After you reach a certain age, colonoscopies are a repetitive fact of life. Like every five years, although now Medicare won’t pay for them unless they are ten years apart. Another instance where it pays to be younger.

Before you run for the hills screaming that there is no way you are going to read an article on “that” subject, I will not be writing about what goes on in the physical or medical sense. I will be dealing instead with the “social” aspects of what happens when you (or at least someone like you) are blissfully sleepy-bye.

Really?

Yes, really.

While you may be asleep, those exploring you are talking. Perhaps about you. Very specifically. Maybe more specifically than you would be comfortable with if you were awake.

As always, a case in point.

Mr. D. B., who is otherwise anonymous, presented (my one concession to medical terminology) himself for this procedure at a medical suite in Reston, Virginia.
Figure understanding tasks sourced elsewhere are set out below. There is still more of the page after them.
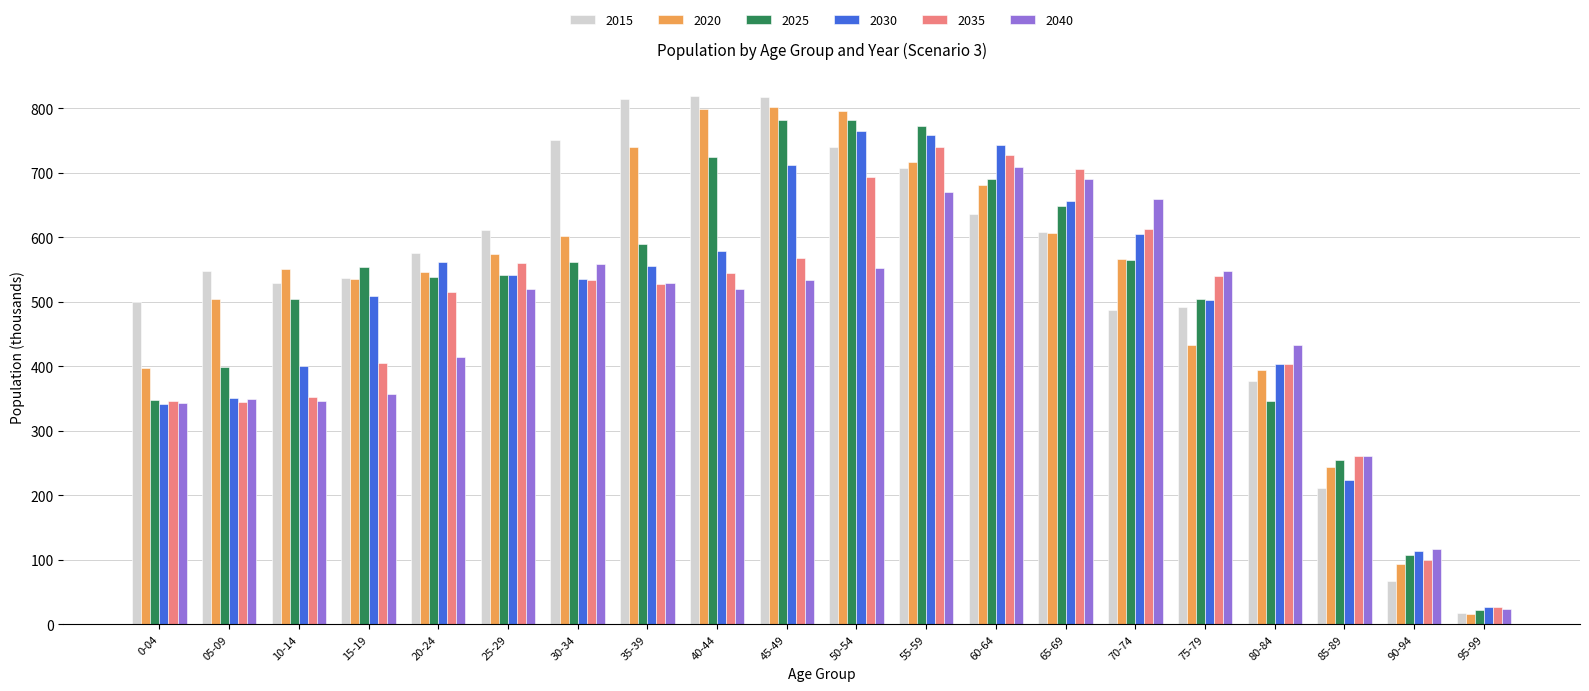

What is the label of the 17th bar from the left?

80-84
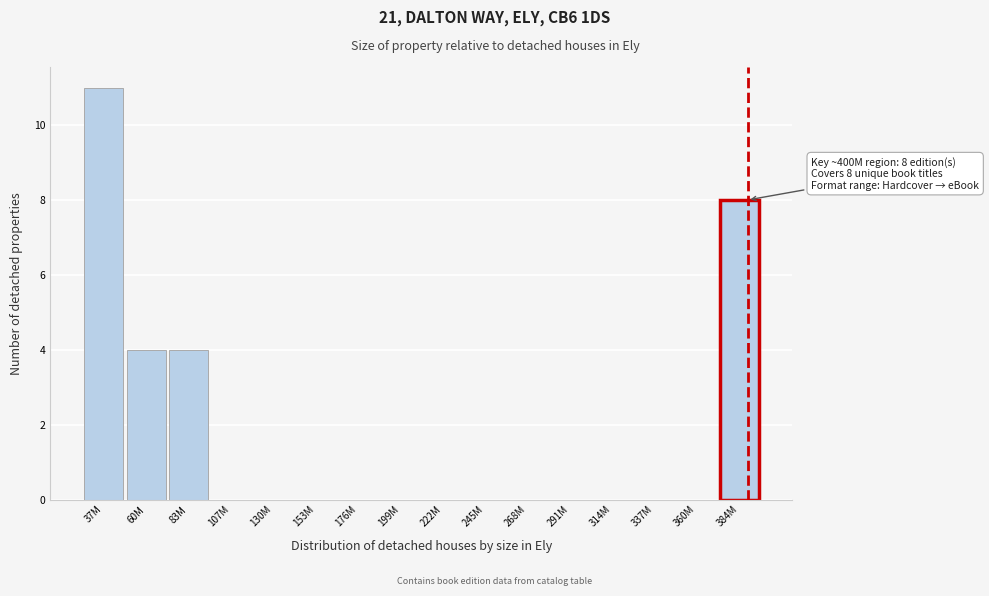

Reading left to right, what are all the values shown in this chart?

37M=11	60M=4	83M=4	107M=0	130M=0	153M=0	176M=0	199M=0	222M=0	245M=0	268M=0	291M=0	314M=0	337M=0	360M=0	384M=8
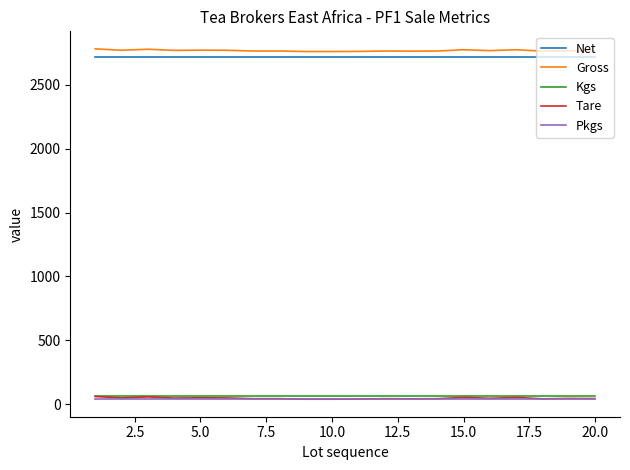

What is the lowest value of the Net series?

2720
Because he knew that his doctor would be giving him post-procedure instructions, which he also believed he would not remember in the afterglow of anesthesia, he hit the record button on his smartphone. He put his phone in the pocket of his pants, which were placed in the basket under the bed on which he was rolled into the operating room.

That act made him a plaintiff and the anesthesiologist, one Tiffany Ingram, a defendant.

It seems that once Mr. B. went to the land of nod, he, or parts of him, became the subject of uncomplimentary conversation.

“After five minutes of talking to you in pre-op, I wanted to punch you in the face and man you up a little bit,” Ms. Ingram is recorded as saying to the comatose Mr. B. When an assistant saw that Mr. B had a rash, Ms. Ingram warned her not to touch it lest she get “syphilis on your arm.” Apparently reconsidering, she then said, “It’s probably tuberculosis in the penis, so you’ll be all right.”

At one point, they agreed to and did alter the medical records to falsely reflect that Mr. B. had hemorrhoids (thank you, spellcheck), although the motive for that was, at least to me, unclear.

Well, you get the drift, and so did Mr. B. when he played back the recording, hoping to get his doctor’s post-procedure instructions. So he did what every red-blooded man who had been insulted while unconscious would do: he sued for defamation.

And won.

Big time!

$500,000 worth of big time, including punitive damages.

I think it could be said that while he had a medical colonoscopy, the defendants got a financial one.